The most important aspect of the novel is that the lessons that are emphasized become larger than the actual text. In my teaching, the lesson that stands out to me and also my students has been the "Walk in my shoes" lesson. It certainly speaks to problems of race, sexual orientation, disabilities, etc. People judge others on what is seen on the outside, rather than looking deeper into the hearts and minds of those that are different.
To Kill a Mockingbird is a timeless novel. The story of the innocent children and the brief period of their lives brings to the forefront so many important lessons for our teenagers to absorb into their world.

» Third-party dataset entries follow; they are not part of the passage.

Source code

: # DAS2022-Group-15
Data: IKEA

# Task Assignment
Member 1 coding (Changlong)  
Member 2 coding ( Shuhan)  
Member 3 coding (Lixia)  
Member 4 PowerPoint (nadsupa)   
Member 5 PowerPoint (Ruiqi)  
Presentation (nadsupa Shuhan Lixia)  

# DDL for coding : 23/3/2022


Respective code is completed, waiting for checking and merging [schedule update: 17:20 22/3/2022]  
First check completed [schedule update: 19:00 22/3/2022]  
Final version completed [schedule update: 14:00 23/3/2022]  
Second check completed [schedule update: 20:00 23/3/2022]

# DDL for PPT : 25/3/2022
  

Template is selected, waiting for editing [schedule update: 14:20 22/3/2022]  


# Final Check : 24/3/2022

On the other hand, there have been other books that tried to tell a similar story but cannot match what Harper Lee did in TKAM. Her "text" rises above the typical story of racist hatred and growing up. Her particular way of communicating the story makes TKAM so memorable.

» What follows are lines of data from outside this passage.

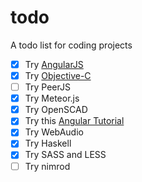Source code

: todo
====

A todo list for coding projects

* [x] Try [AngularJS](http://angularjs.org)
* [x] Try [Objective-C](http://tryobjectivec.codeschool.com/)
* [ ] Try PeerJS
* [x] Try Meteor.js
* [x] Try OpenSCAD
* [x] Try this [Angular Tutorial](http://www.thinkster.io/pick/GUIDJbpIie/angularjs-tutorial-learn-to-build-modern-web-apps)
* [x] Try WebAudio
* [x] Try Haskell
* [x] Try SASS and LESS
* [ ] Try nimrod
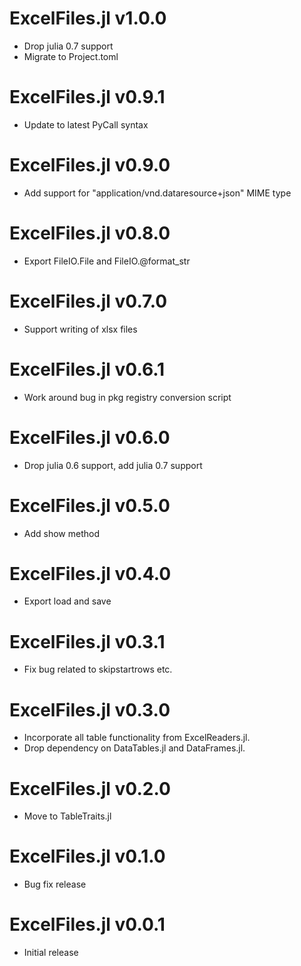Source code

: # ExcelFiles.jl v1.0.0
* Drop julia 0.7 support
* Migrate to Project.toml

# ExcelFiles.jl v0.9.1
* Update to latest PyCall syntax

# ExcelFiles.jl v0.9.0
* Add support for "application/vnd.dataresource+json" MIME type

# ExcelFiles.jl v0.8.0
* Export FileIO.File and FileIO.@format_str

# ExcelFiles.jl v0.7.0
* Support writing of xlsx files

# ExcelFiles.jl v0.6.1
* Work around bug in pkg registry conversion script

# ExcelFiles.jl v0.6.0
* Drop julia 0.6 support, add julia 0.7 support

# ExcelFiles.jl v0.5.0
* Add show method

# ExcelFiles.jl v0.4.0
* Export load and save

# ExcelFiles.jl v0.3.1
* Fix bug related to skipstartrows etc.

# ExcelFiles.jl v0.3.0
* Incorporate all table functionality from ExcelReaders.jl.
* Drop dependency on DataTables.jl and DataFrames.jl.

# ExcelFiles.jl v0.2.0
* Move to TableTraits.jl

# ExcelFiles.jl v0.1.0
* Bug fix release

# ExcelFiles.jl v0.0.1
* Initial release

I would agree that this story is often seen as bigger than the text. When a text is well written and centered around a controversial ideal, the story often takes on a life of its own. The story then becomes more than the text and more than the initial written word. This is especially the case when the story is retold through other media such as film. The story takes on the role of promoting the idea rather than simply expressing a plot.

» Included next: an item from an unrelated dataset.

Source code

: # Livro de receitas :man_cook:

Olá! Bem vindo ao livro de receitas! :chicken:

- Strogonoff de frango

What an interesting question. I would agree with the above posts that story is bigger than text. The text is exactly what is written on the page, and nothing more. But there is always so much more to it. There is so much that is being said that is not explicitly written on paper. With TKAM, the history and culture of the time has to be considered while reading the text. In addition, you have the own reader's backgrounds and experiences that can be brought into the story and thus change the story based on the individual. That is what is so great about books. It's more than what is on the paper and it's going to be a different experience for every reader who encounters it.
There are so many themes and ideas that resonate with readers on a larger scale than just the plot of the novel, so I would agree that the story is bigger than the text. When I think of honor, truth, courage, or justice I immediately think of this iconic novel and the many lessons that I continue to learn from Atticus, Scout, Jem and everyone else.
I agree with litteacher9. The story is larger than the text because it has a meaning that resonates beyond the confines of the novel. We migth also say that this is true because the "story" of To Kill a Mockingbird deals with issues that are larger than individuals, which influence and even govern the thinking of masses of people. In this way, the story is bigger than its characters and its plot.
The story in To Kill a Mockingbird has taken on a life of its own, so in this case I think the story is bigger than the text. The story is well-known, not just because it is a movie but because it is a beloved American treasure. Although the beautiful language is part of the reason for the book’s success, many people know the story from the movie without having read the book. The story itself is the important thing to them. Atticus is also famous in his own right as a perfect example of a lawyer, so the book has even moved beyond literature in importance!